Proof of mechanism investigation of Transcutaneous auricular vagus nerve stimulation through simultaneous measurement of autonomic functions: a randomized controlled trial protocol

Background

The autonomic nervous system plays a vital role in regulating physiological functions. Transcutaneous auricular vagus nerve stimulation (taVNS) is a method that provides insights into autonomic nerve modulation. This paper presents a research protocol investigating proof of mechanism for the impact of taVNS on autonomic functions and aims to both deepen theoretical understanding and pave the way for clinically relevant applications.

Methods

This protocol employs a single-blind, randomized cross-over design involving 10 healthy male participants. Simultaneous assessment of both the afferent and efferent aspects of the vagus nerve will be performed by integrating physiological measures, magnetic resonance imaging, and a questionnaire survey. Electrocardiogram will be measured to assess changes in heart rate, as a primary outcome, and heart rate variability. Active taVNS and sham stimulation will be compared, which ensures precision and blinding. Electrical stimulation will be applied to the left concha cymba and the left lobule for the active and sham conditions, respectively. The specific parameters of taVNS involve a pulse width of 250 µs, a frequency of 25 Hz, and a current adjusted to the perception threshold (0.1 mA ≤ 5 mA), delivered in cycles of 32 s on and 28 s off.

Conclusions

This research investigates proof of mechanism for taVNS to elucidate its modulatory effects on the central and peripheral components of the autonomic nervous system.
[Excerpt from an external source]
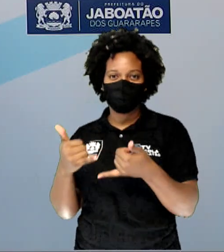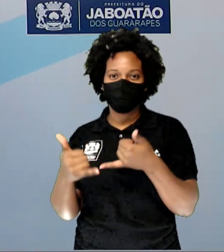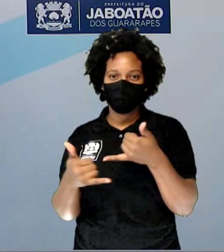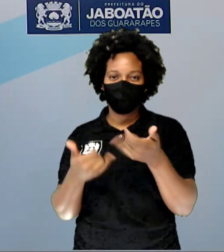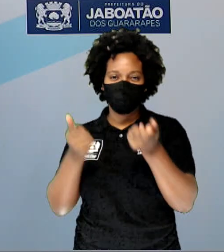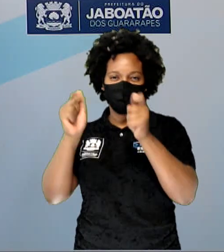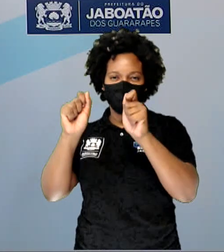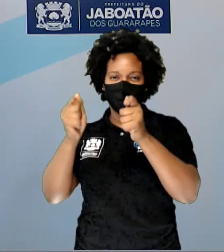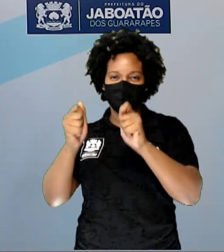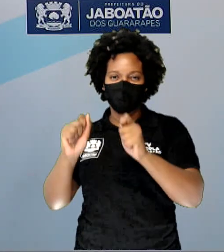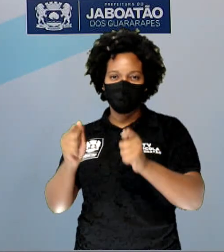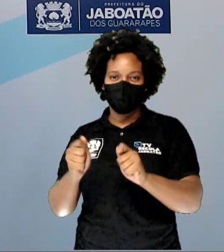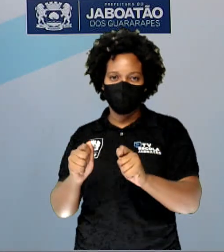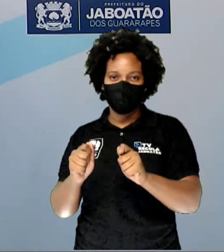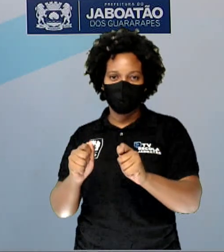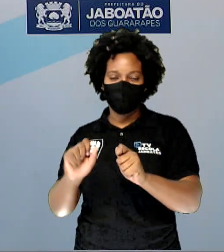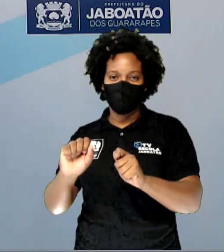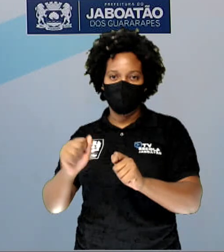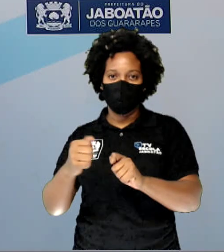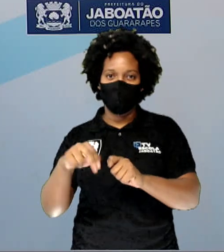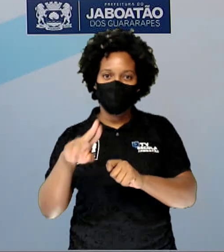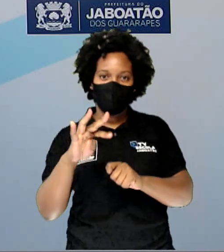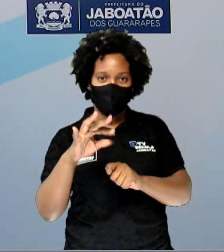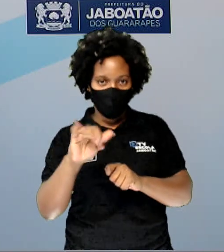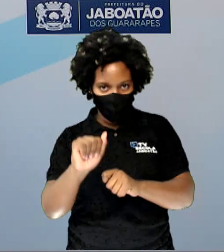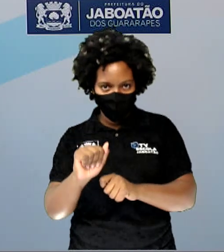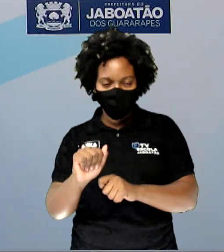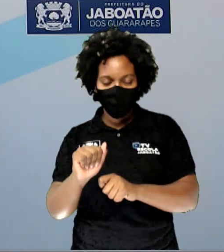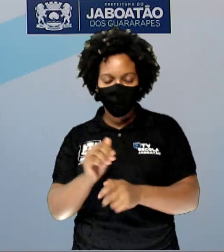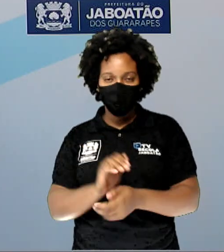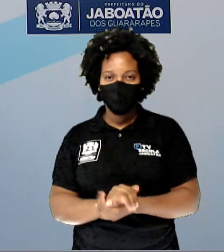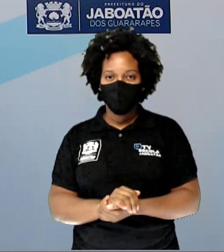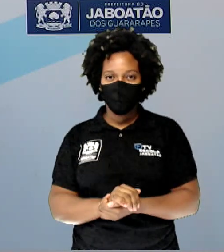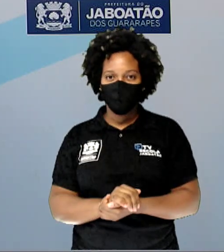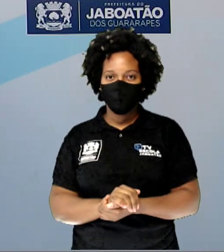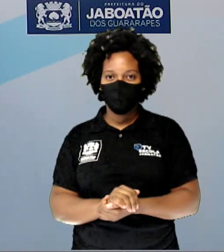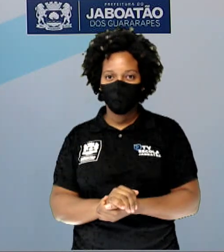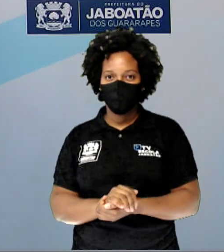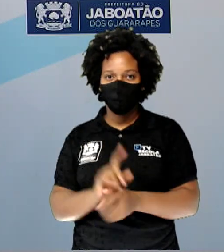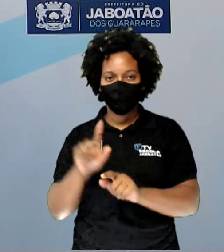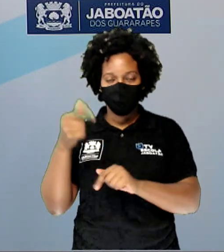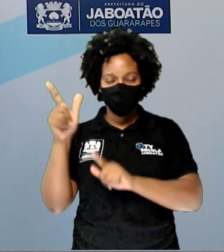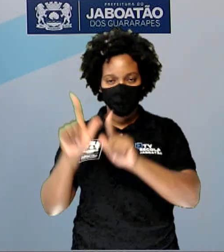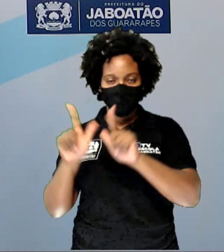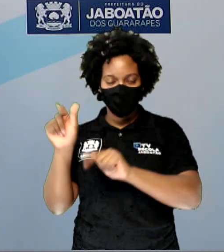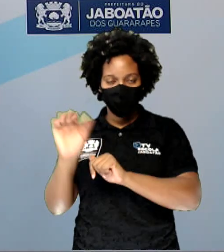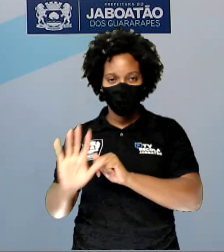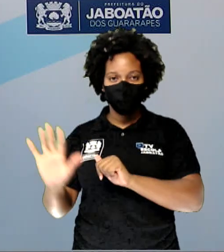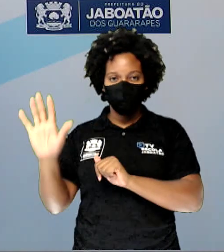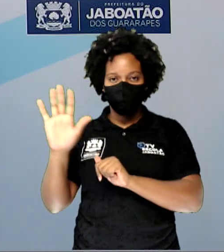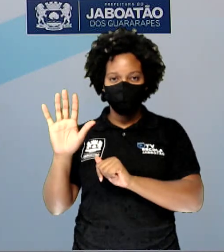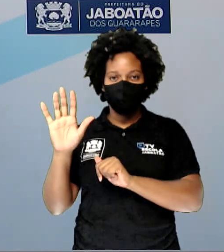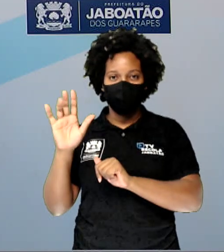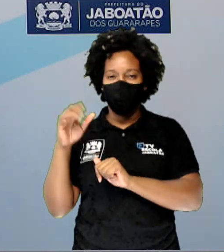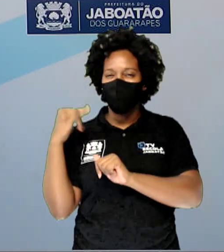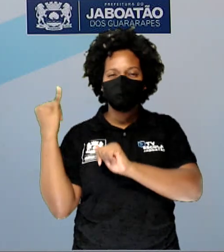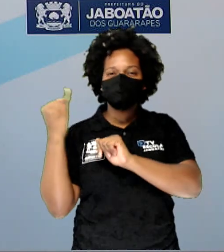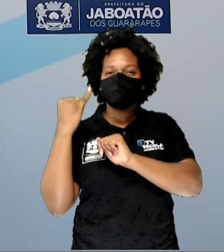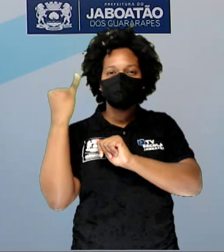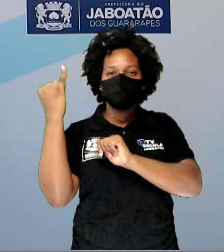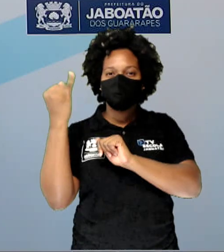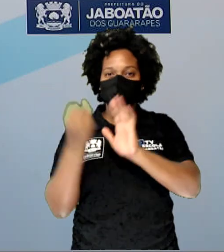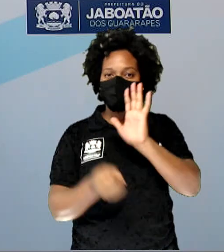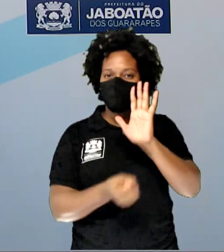Brinquedos artesanais de sucata. Aliás, vamos para o próximo slide. A importância de produzir brinquedos de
Beyond theoretical insights, the findings will provide a foundation for designing targeted neuromodulation strategies, potentially benefiting diverse patient populations experiencing autonomic dysregulation. By elucidating the neural mechanisms, this study contributes to the evolution of personalized and effective clinical interventions in the field of neuromodulation.

Trial Registration

JRCT, jRCTs032220332, Registered 13 September 2022; https://jrct.niph.go.jp/latest-detail/jRCTs032220332.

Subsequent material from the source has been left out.